5. OCJS safeguards federal and state criminal justice funds against waste or misappropriation to maximize the resources available in Ohio’s fight against crime. Grants are monitored for compliance, audited for accuracy, and evaluated for effectiveness.
6. OCJS houses its own team of researchers who design research studies for practicality and usefulness, providing policy makers and practitioners with the latest and best practices for today’s economic and community climate.
7. OCJS pilots projects that shape criminal justice in Ohio and nationwide. As a highly populated Midwestern state, Ohio takes the lead on successful justice strategies that are later adopted in other areas of the country.
8. Throughout the years, the professional staff at OCJS has understood the intrinsic value of information technology on crime and terrorism. That is why the agency has invested in and currently maintains one of the state’s most significant justice technology links — the Ohio Incident-Based Reporting System (OIBRS).
9. OCJS is a small agency, and with its concentrated staff, an idea or issue can be rapidly translated into a training opportunity, publication or conference for those who need it most.
10. OCJS streamlines grants, develops resources, shares information, and evaluates the effectiveness of initiatives. Ultimately, OCJS remains responsible for triaging criminal justice priorities spanning law enforcement, corrections, courts and criminal justice services.
Ohio Revised Code establishes the Ohio Office of Criminal Justice Services as the lead criminal justice planning agency for the state. Through its research, technology, grants administration and programmatic initiatives, OCJS serves agencies and communities committed to reducing and preventing crime across Ohio.
Service is at the core of OCJS’ vision, with collaboration the key that allows the agency to remain ahead of criminal justice issues.

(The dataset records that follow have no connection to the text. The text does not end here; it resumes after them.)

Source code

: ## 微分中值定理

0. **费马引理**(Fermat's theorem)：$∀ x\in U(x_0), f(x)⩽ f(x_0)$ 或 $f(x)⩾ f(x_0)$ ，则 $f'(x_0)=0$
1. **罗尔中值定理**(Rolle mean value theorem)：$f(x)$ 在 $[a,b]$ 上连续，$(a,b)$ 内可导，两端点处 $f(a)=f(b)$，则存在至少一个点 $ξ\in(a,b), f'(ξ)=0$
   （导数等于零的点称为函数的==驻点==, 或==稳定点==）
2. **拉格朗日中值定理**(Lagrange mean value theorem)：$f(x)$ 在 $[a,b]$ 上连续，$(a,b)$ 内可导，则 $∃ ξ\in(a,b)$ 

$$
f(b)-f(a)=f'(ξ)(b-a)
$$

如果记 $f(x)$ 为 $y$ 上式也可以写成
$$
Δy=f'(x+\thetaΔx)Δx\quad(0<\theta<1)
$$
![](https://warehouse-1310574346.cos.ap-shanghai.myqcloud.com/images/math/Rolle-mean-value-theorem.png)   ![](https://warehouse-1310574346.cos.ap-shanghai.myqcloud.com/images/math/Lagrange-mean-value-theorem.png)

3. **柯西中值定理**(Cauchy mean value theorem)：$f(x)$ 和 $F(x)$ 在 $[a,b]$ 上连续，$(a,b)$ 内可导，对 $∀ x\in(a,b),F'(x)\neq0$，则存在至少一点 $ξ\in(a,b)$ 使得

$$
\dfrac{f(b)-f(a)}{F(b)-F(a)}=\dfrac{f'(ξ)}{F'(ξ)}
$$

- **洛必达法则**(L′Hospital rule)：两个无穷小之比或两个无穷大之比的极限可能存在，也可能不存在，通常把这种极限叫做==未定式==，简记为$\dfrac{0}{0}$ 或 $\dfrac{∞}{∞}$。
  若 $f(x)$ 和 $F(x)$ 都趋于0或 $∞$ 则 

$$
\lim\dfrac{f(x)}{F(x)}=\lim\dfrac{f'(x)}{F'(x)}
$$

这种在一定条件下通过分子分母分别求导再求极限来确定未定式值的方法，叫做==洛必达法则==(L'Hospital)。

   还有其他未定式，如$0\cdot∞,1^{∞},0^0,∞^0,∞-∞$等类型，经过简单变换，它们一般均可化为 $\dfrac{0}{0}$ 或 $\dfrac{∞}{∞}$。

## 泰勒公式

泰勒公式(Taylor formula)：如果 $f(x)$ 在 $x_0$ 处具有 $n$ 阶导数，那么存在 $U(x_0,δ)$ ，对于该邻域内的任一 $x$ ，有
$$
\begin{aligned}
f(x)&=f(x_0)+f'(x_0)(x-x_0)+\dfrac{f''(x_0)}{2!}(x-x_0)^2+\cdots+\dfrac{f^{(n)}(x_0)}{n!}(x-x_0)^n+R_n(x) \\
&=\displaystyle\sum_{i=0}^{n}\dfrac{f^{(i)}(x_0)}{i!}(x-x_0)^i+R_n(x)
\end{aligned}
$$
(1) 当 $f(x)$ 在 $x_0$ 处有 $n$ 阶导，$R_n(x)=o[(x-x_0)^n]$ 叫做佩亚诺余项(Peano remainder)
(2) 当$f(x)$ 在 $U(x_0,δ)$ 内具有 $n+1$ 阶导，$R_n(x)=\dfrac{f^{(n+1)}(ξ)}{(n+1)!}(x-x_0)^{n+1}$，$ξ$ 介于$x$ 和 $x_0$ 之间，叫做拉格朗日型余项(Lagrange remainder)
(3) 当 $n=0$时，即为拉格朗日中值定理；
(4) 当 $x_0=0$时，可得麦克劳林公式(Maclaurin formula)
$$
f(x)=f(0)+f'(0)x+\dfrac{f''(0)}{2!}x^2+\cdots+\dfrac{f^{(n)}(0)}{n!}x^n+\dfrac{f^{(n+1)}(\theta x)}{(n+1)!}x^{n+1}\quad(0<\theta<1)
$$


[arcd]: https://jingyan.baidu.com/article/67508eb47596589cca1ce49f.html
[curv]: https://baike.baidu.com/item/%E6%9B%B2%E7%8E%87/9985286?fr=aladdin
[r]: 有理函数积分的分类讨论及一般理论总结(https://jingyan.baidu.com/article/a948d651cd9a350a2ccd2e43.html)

The outcome of this service and collaboration is the outstanding assistance OCJS provides in a broad range of areas such as funding, technology, research and training, and publications. OCJS customers include the governor’s administration, legislature, law enforcement and criminal justice agencies, universities, victim groups and citizens.
OCJS is led by an executive director who is appointed by the director of the Ohio Department of Public Safety with the concurrence of the governor. The director informs the governor’s administration of criminal justice concerns and trends. The office is organized into four substantive areas: Grants Administration; Policy and Research; Justice Technology; and the Family Violence Prevention Center. The essential services provided in these areas through OCJS include:
OCJS is called on by the director of ODPS, the governor’s administration, and many different constituents to address a wide range of criminal justice issues. It is the combination of seasoned criminal justice professionals and individuals just entering the workforce that provides OCJS with the balance of experience and creativity to progressively work toward solutions.
OCJS was established by statute to ensure a balanced compliance with regulations related to federal grant funding in Ohio. Once established, the impartial position the agency was required to maintain was a natural fit for broad-based, objective criminal justice planning.
An OCJS staff of close to 30 effectively administers millions of justice grant dollars, researches trends and manages some of Ohio’s most progressive justice technology systems. How much does this cost Ohioans? With its administrative general revenue fund at just over $1 million, OCJS is one of the soundest returns on investment in Ohio state government today.